Ayer, el diario La Nación de Argentina, en una completa nota sobre el terremoto, refería dos realidades que conviven en Chile: un país aspirante a desarrollado, que es invitado a la OCDE (Organización para la Cooperación y el desarrollo Económico), alumno aventajado de los principales fondos y organismos multilaterales y paradigma económico, y otro, muy distinto y oculto, el de un país que vive el día a día, subdesarrollo y en la precariedad de verse expuesto a desastres y calamidades escondidas tras una fachada de exitismo y pretensión. Otro medio, The New York Times en su edición de hoy señala que los verdaderos daños del horror de la semana pasada se encuentran “dentro”, aludiendo tanto a la destrucción de las casas tras las fachadas, como a ese Chile profundo que suele no verse ni mencionarse en foros internacionales y que hoy para su desgracia salió a la luz de la peor forma. Un Chile traslapado que no es distinto al resto de Latinoamérica, zonas y poblaciones completas que van quedando rezagadas porque tanto el desarrollo en sus países, como el acceso a bienes de calidad es “central”, con grandes urbes de centros hiperdesarrollados y mega estructuras de cristal que actúan al mismo tiempo como murallas para ocultar la pobreza que se dispara hacia los márgenes, escalando laderas, cerros y bordes cada vez más alejados. Así ocurre en Lima con zonas como Puente Camote, entre Independencia y San Martín de Porres, y así pasa en Santiago de Chile, tal vez sin la espectacularidad desordenada de Lima, pero con índices de violencia, precariedad y hacinamiento superiores, como sucede en las barriadas de Puente Alto y La Pintana.
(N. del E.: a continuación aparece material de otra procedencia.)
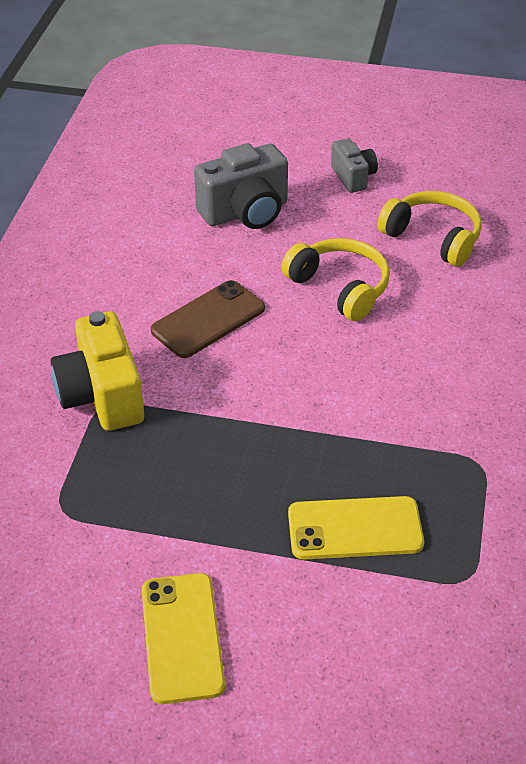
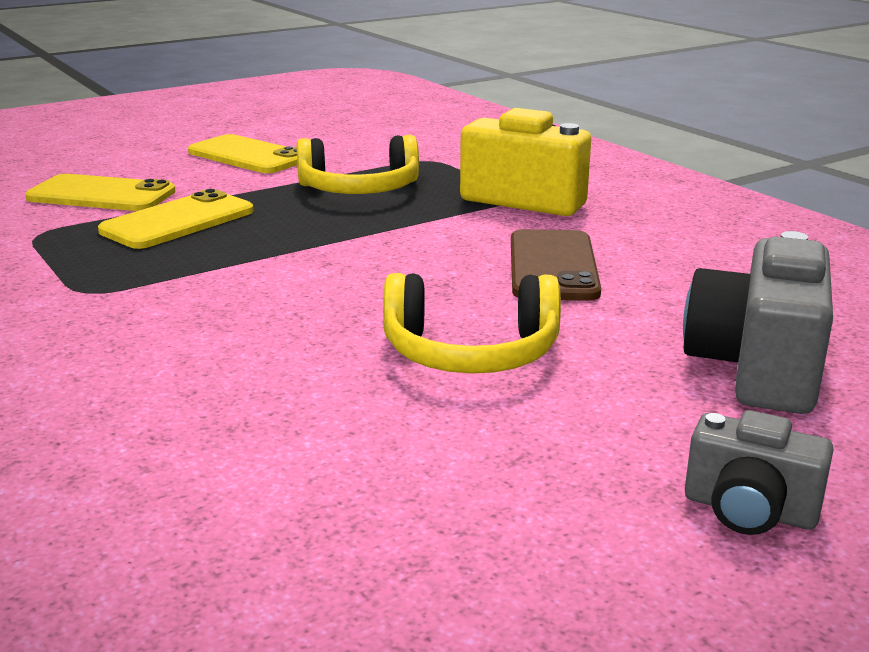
camera: 135 degrees right, 20 degrees down
(374, 629) = (101, 195): none -> yellow phone
(433, 237) = (445, 484): yellow headphones -> yellow headphones (359, 190)

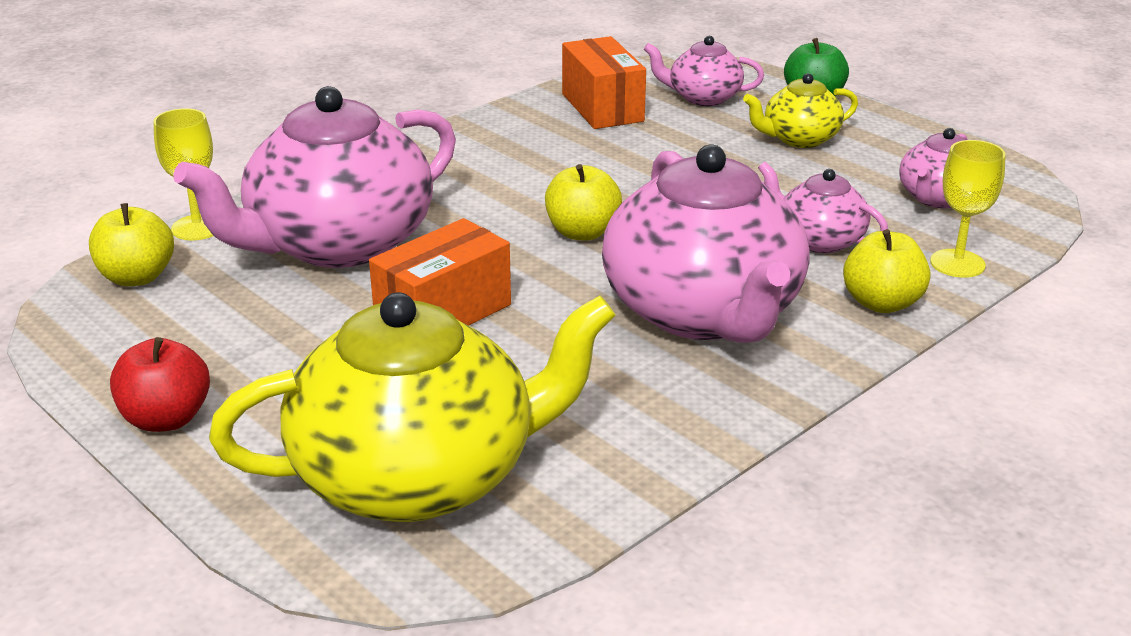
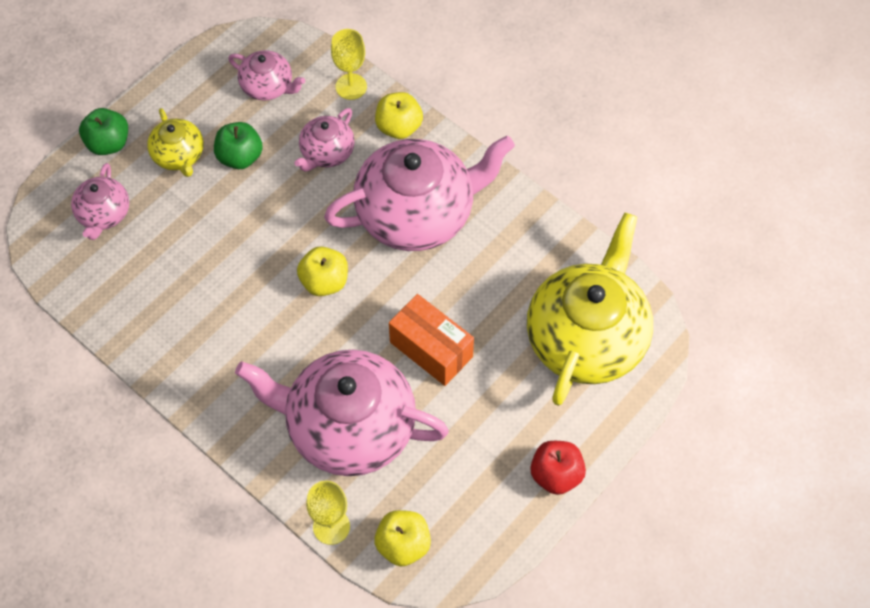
camera: 95 degrees left, 30 degrees up
(338, 244) = (349, 427): pink teapot -> pink teapot turned 150 degrees clockwise
(418, 477) = (587, 338): yellow teapot -> yellow teapot turned 45 degrees clockwise
(602, 107) = (121, 282): orange box -> none
(802, 177) = (240, 157): none -> green apple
Lo que ha dejado al descubierto el Mega Terremoto de la pasada semana es que Chile, con más del 4,0% de su PIB correspondiente a Seguros de Vida, tampoco cuenta con una base estructurada de planes de microseguros para la población. Y eso es algo grave, sobre todo porque la misma presidenta Bachellet reconoció que la reconstrucción del país le tomará al Fisco más de 30 mil millones de dólares. Tal vez sea tarde para los cientos de miles de familias que en este preciso momento duermen en tiendas de campaña y observan con preocupación creciente que este 21 de marzo termina el verano y comienza el otoño.
Y, de ahí, el crudo invierno, la lluvia, el viento frío y gélido del sur.